(Data excerpts)
_ _ _
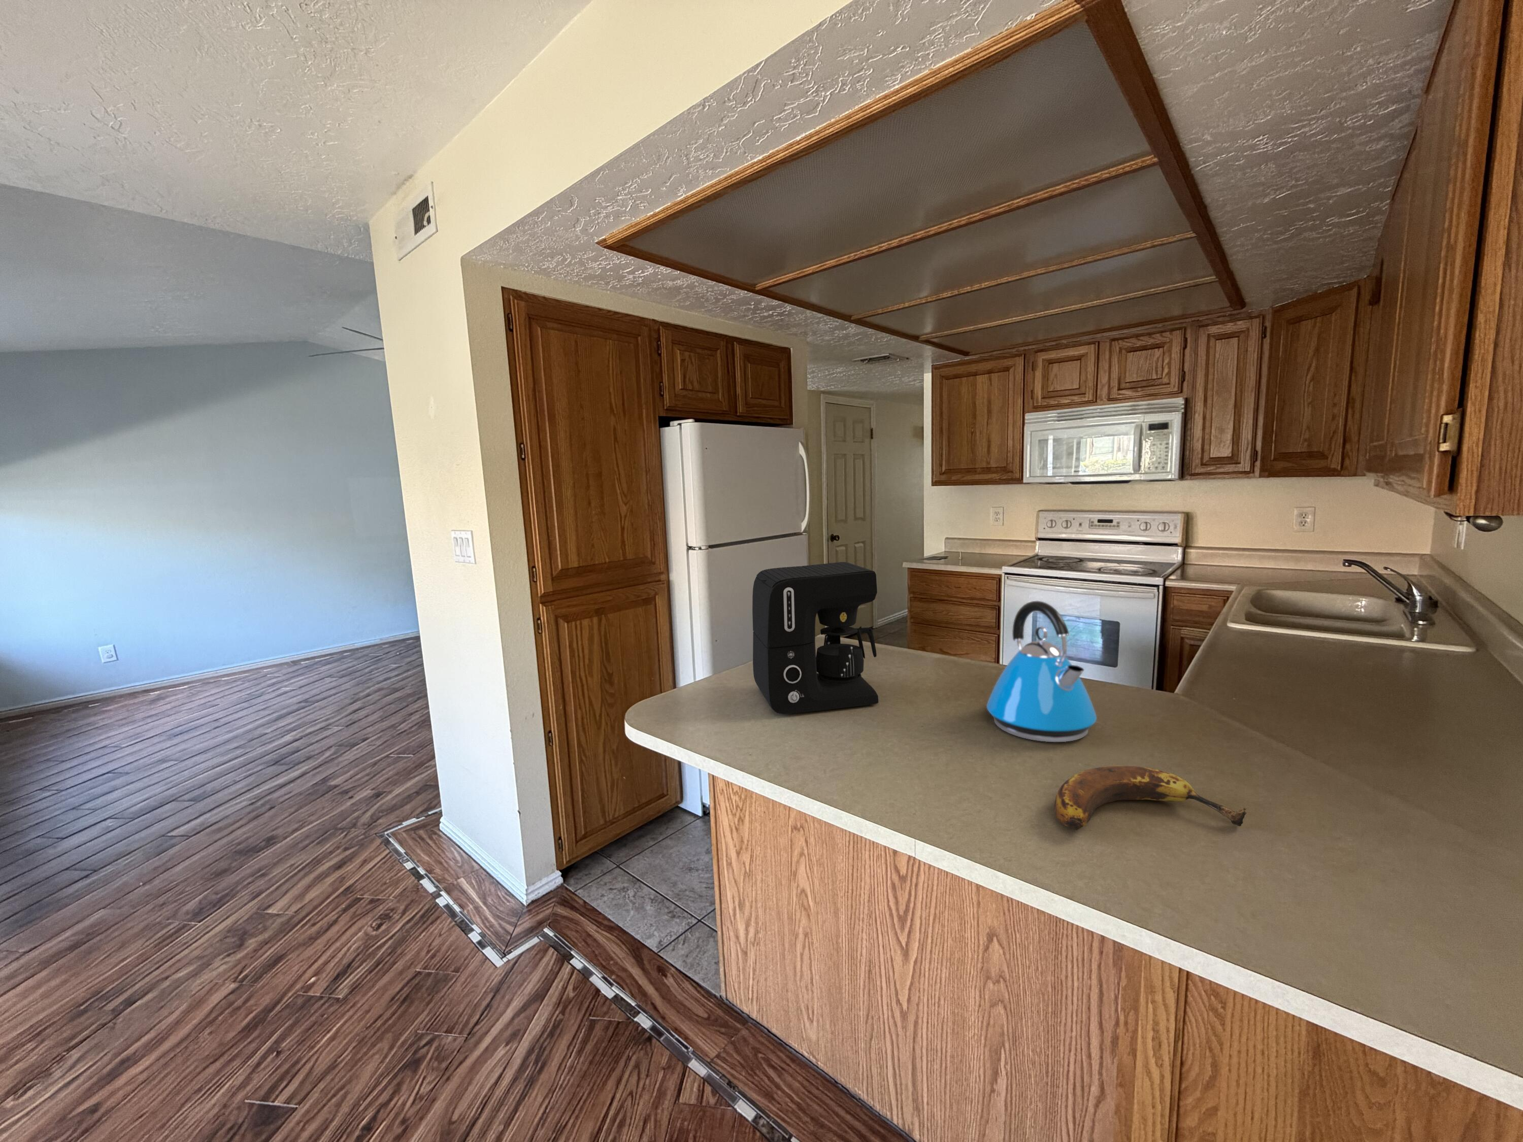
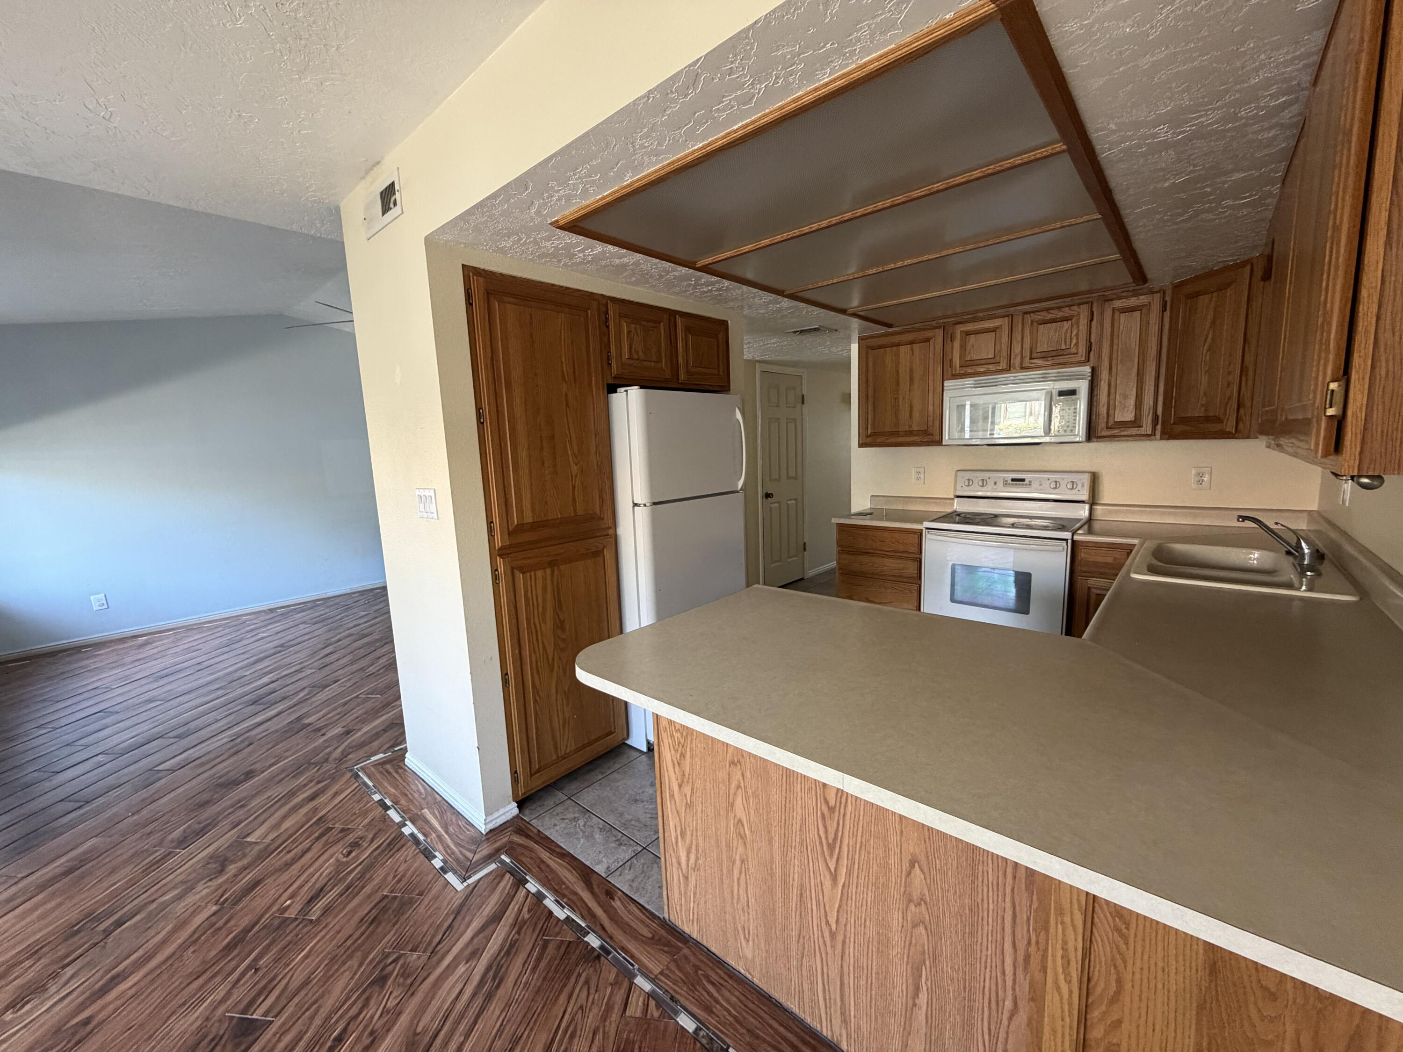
- kettle [986,601,1097,743]
- coffee maker [752,561,879,715]
- banana [1054,765,1247,831]
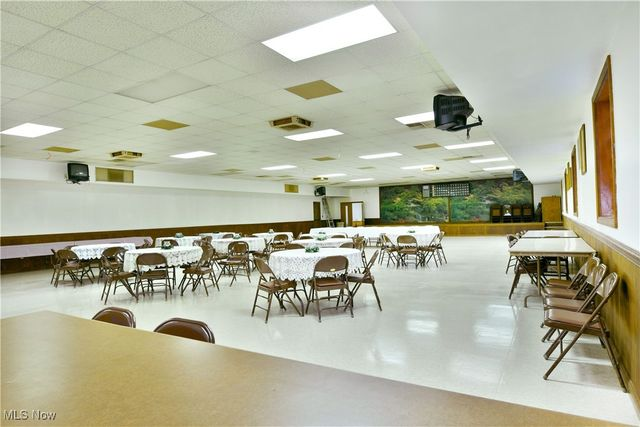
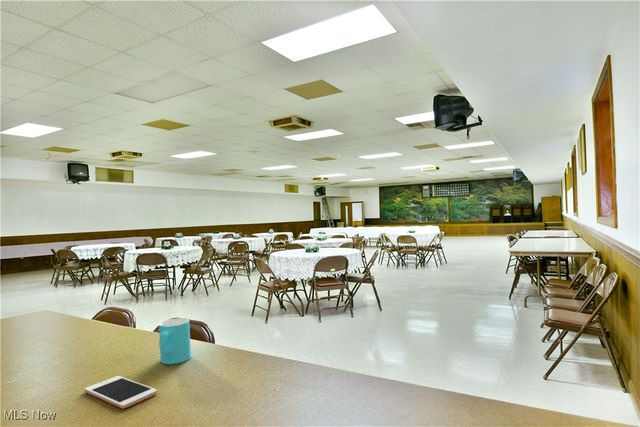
+ cell phone [84,375,158,410]
+ cup [158,317,192,365]
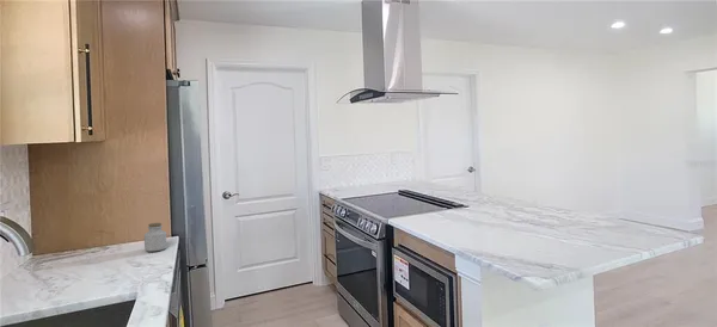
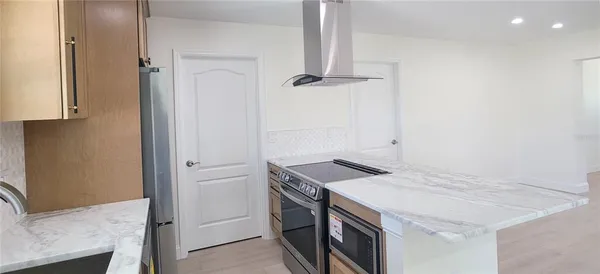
- jar [143,222,167,253]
_ _ _
Could you transcribe all of the data exactly and omit the pictures?

- kettle [986,601,1097,743]
- coffee maker [752,561,879,715]
- banana [1054,765,1247,831]
+ cell phone [84,375,158,410]
+ cup [158,317,192,365]
- jar [143,222,167,253]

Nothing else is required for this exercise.